On my Mac laptop I use a tool called iNet Network Scanner that gathers much of this automagically for me


I'm sure there are similar programs for Windows but I'm not up to date on what they are.
 
ARP has been around for ages. It's like so many other unused/deprecated commands it was brought in to help provide MS OS's tools similar to what existed in Unix, VMS, etc, etc.

To me it's just a discovery tool that's perfectly suited small LAN's. There's gobs of tools out there that will do what you want. But most require some $. On my macMini I use LanScan Pro.
 
Angry IP Scanner, NMap... there are more.

@Markverhyden ARP isn't a command, it's a protocol and a standard component of the TCP/IP stack. We all use it every single day, it's not deprecated, and it's not unused.

The arp command is relatively rarely used, but again the protocol every one of us in this thread used 30 times without knowing it to post here.
 
The arp command is relatively rarely used

Yes, which is pretty much what Mark said. The discussion has been focused upon the arp command, from the first post, not the homonymously named component of the TCP/IP stack that the command relates to, directly. That actually matters.
 
I was looking for something to do tonight and I started researching Powershell and command line. Just learned about the arp command, and that got me thinking. arp -a will give you a list of all the devices on your network, and it will show the IP address, Mac address and status. Is there a way to get it to also show you the device name or manufacturer? I'd like to know that 192.168.1.32 is my Linux laptop, and 192.168.1.6 is my son's Xbox. Trouble is I don't know how to read that from a mac address.
Nslookup works well for DNS…. I doubt you are running a DNS server but you probably can on your home router.
 
Plenty of freebie network discovery tools around to do what the OP wants.

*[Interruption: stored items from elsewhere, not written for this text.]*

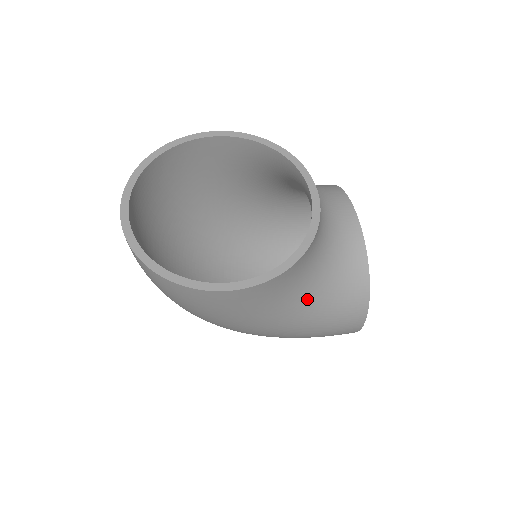
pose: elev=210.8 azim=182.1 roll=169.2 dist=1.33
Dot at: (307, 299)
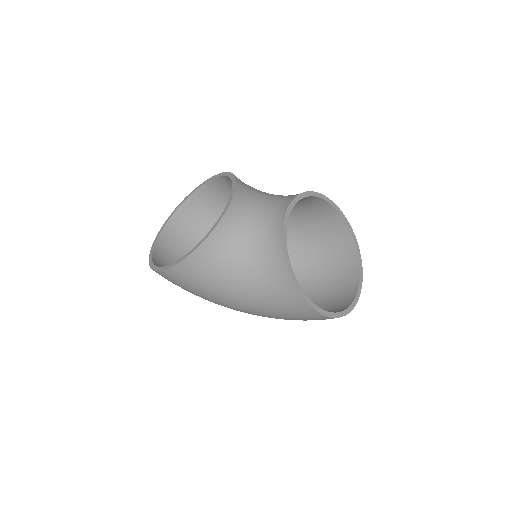
Dot at: (238, 280)
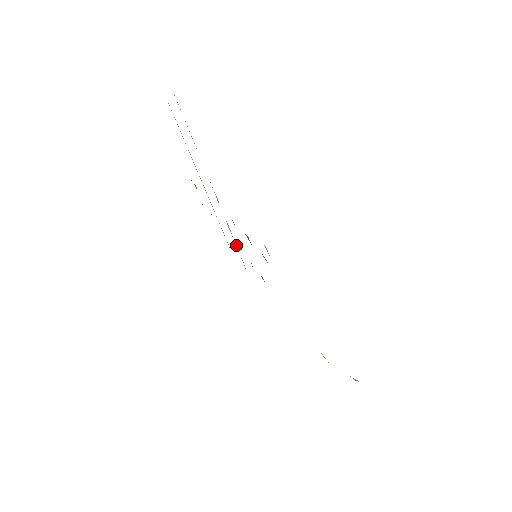
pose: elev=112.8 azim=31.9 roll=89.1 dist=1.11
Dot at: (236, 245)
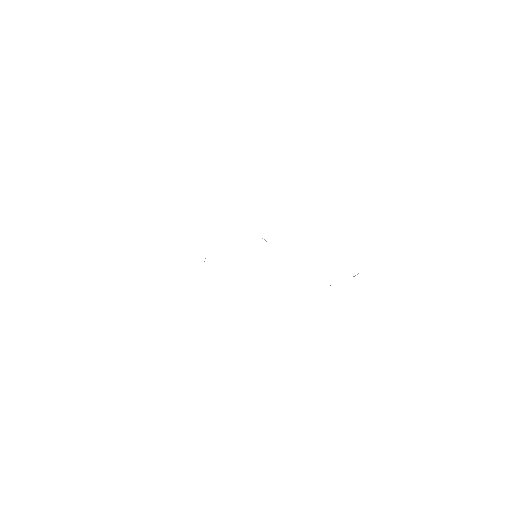
Dot at: occluded
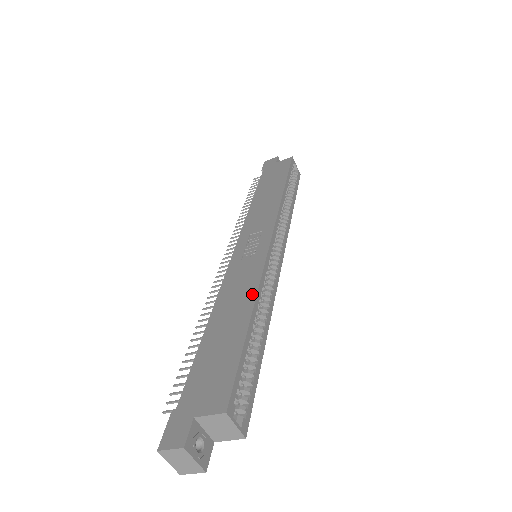
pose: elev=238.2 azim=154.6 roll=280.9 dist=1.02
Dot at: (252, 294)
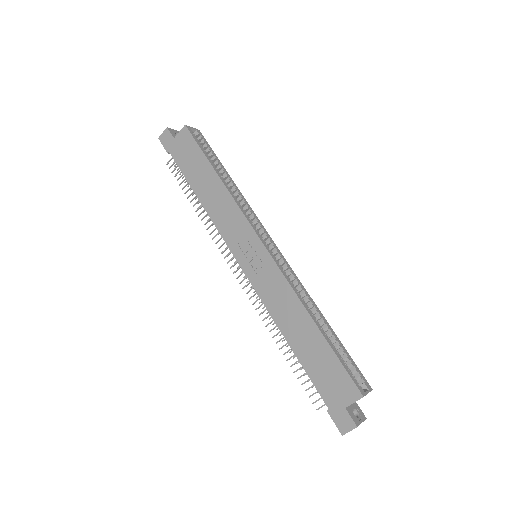
Dot at: (298, 305)
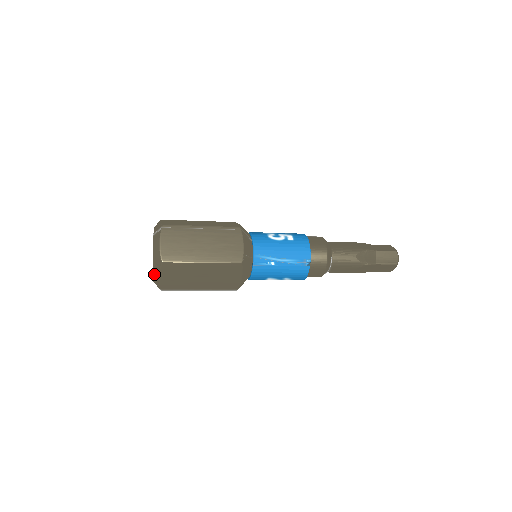
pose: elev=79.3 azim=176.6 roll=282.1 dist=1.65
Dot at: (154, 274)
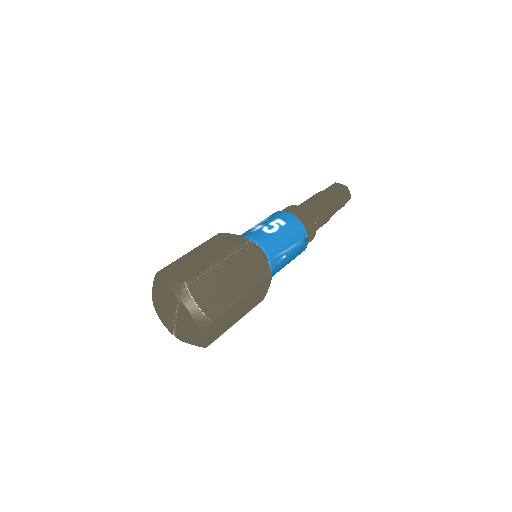
Dot at: (199, 338)
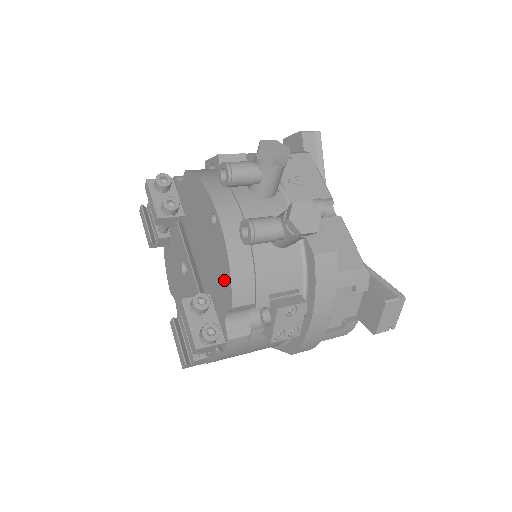
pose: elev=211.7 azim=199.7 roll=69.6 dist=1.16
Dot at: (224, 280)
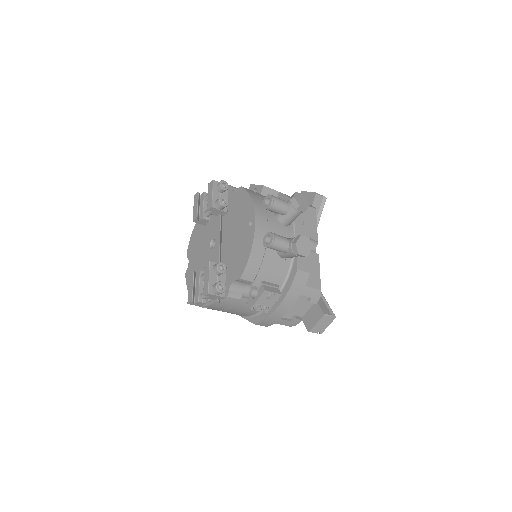
Dot at: (242, 261)
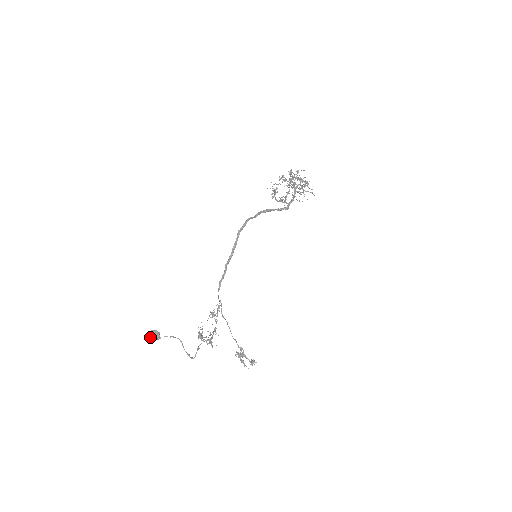
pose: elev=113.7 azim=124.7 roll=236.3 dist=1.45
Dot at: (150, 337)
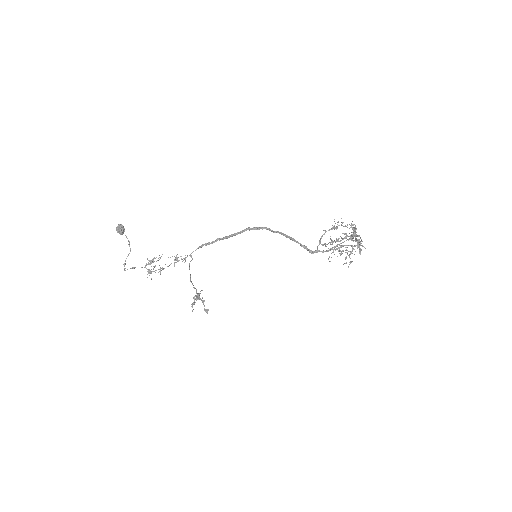
Dot at: (117, 227)
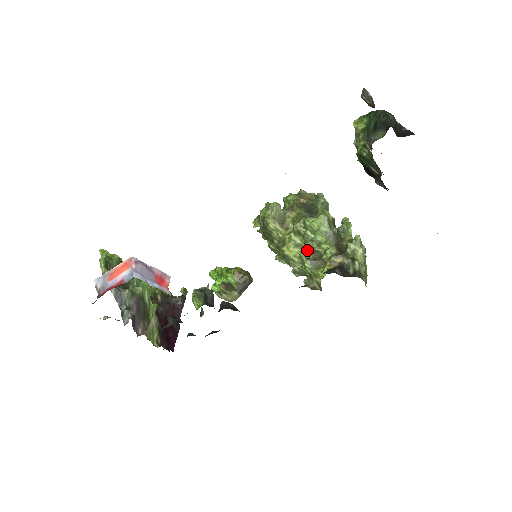
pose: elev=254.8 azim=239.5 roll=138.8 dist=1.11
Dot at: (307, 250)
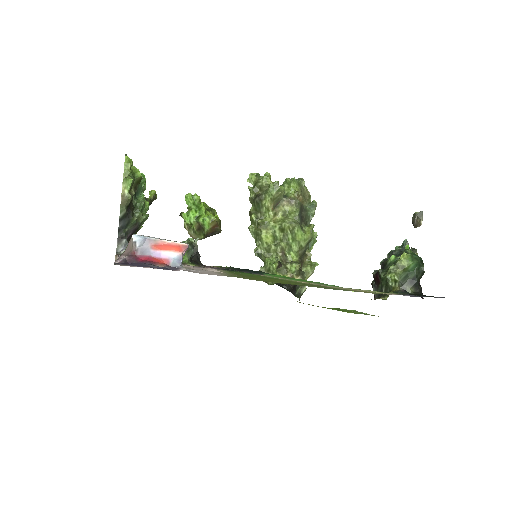
Dot at: (280, 249)
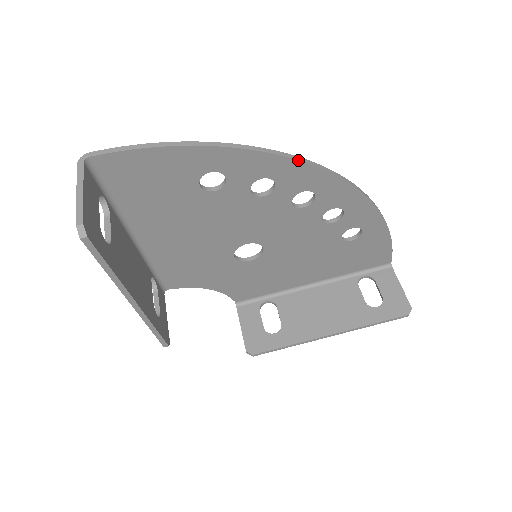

....I remember way back in the early days of broadband, when both cable and gen1 DSL shipped out plain "modems"...and most houses has just 1 computer...plugged directly in, pulling a public IP address. I was (still am)..a moderator at Speedguide.Net...which was a very popular broadband tweaking website and had very active forums way back then. As a mod I could see members IP addresses. There was one thread where a member was asking something about protection, firewall (probably a thread about zone alarm or one of those software firewalls that was popular back then). I saw this IP and fired off ARP and got his computers host name and posted it in the thread...he was all sorts of "Holy cow, wtf, how did...what?" LOL.